WORK ORDER: Where in the data below does the word "front" appear? Copy every line that has it.

Pixel coordinate listings:
*** Begin section ***

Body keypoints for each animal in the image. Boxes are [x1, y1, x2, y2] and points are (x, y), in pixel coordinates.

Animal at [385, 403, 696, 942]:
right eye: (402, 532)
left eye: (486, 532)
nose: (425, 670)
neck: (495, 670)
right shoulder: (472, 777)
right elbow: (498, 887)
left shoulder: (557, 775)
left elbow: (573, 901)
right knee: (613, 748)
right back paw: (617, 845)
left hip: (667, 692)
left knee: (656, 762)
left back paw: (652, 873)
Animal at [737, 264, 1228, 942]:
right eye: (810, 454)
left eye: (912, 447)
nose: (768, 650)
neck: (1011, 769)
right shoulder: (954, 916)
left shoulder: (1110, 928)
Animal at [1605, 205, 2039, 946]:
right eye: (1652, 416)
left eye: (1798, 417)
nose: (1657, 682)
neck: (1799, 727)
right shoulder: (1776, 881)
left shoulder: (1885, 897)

*** End section ***
*** Begin section ***

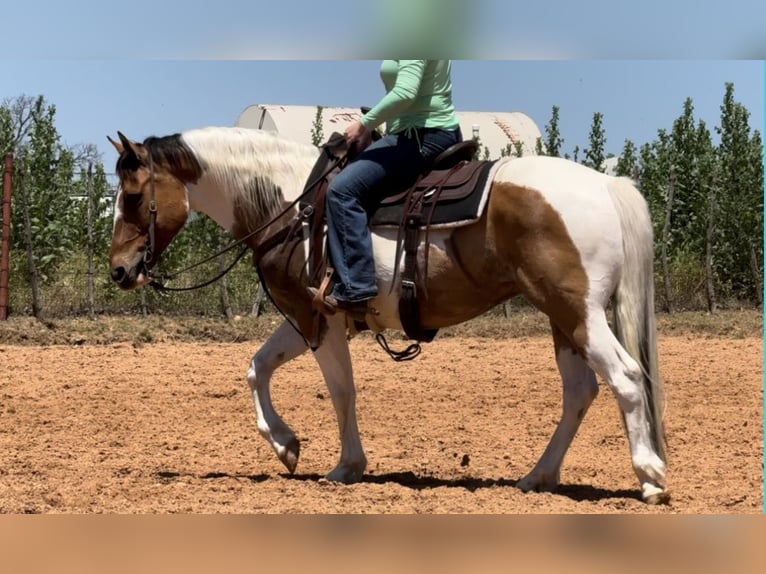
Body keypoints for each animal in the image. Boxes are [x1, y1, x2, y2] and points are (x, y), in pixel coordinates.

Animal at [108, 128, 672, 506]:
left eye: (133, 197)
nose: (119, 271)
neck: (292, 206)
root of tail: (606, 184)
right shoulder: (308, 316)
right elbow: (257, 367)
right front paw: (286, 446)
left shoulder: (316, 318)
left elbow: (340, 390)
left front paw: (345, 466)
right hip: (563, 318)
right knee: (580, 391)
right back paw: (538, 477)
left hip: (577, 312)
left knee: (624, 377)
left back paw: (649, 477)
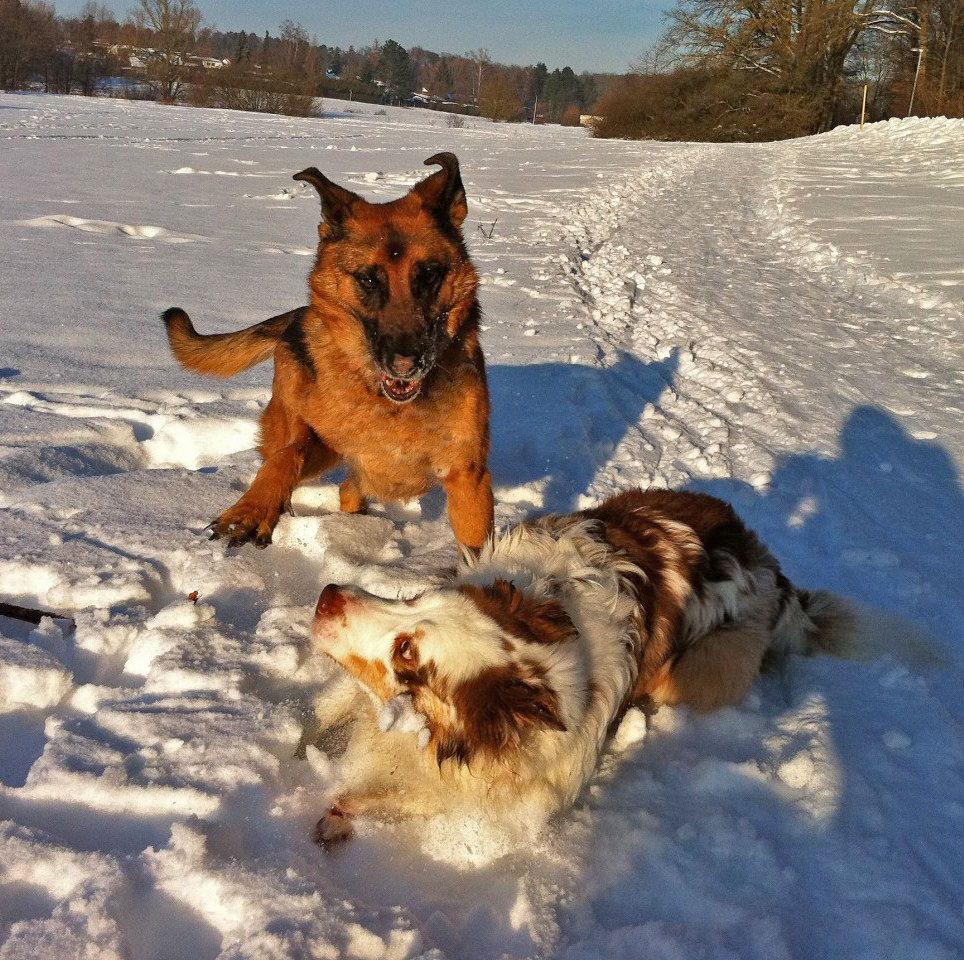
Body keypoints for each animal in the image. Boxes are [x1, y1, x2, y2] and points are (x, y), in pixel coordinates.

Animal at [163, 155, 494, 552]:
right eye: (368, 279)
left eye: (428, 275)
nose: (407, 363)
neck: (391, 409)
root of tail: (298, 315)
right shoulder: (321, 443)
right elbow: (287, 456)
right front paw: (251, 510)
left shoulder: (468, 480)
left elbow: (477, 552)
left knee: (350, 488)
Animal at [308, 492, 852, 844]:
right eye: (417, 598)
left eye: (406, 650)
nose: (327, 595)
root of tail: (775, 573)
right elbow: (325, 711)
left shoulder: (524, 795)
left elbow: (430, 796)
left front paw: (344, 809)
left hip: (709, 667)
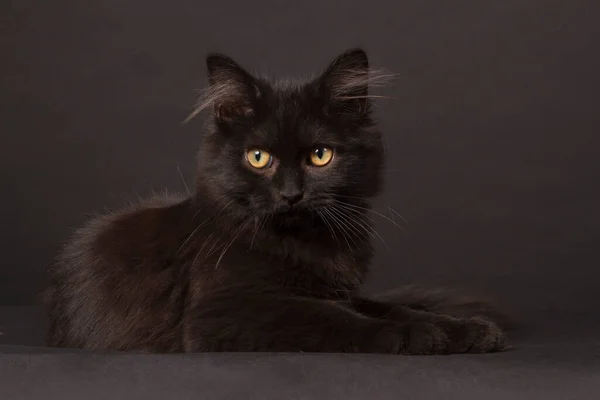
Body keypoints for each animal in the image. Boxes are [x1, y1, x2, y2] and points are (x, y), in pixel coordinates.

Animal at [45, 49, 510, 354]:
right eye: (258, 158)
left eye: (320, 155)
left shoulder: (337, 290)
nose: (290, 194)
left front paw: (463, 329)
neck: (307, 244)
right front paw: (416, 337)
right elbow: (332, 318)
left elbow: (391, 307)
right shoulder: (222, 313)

*** End section ***

RESPONSE TO THE EXERCISE:
right front paw: (286, 446)
left front paw: (345, 466)
right front paw: (251, 510)
left front paw: (344, 809)
left front paw: (463, 329)
right front paw: (416, 337)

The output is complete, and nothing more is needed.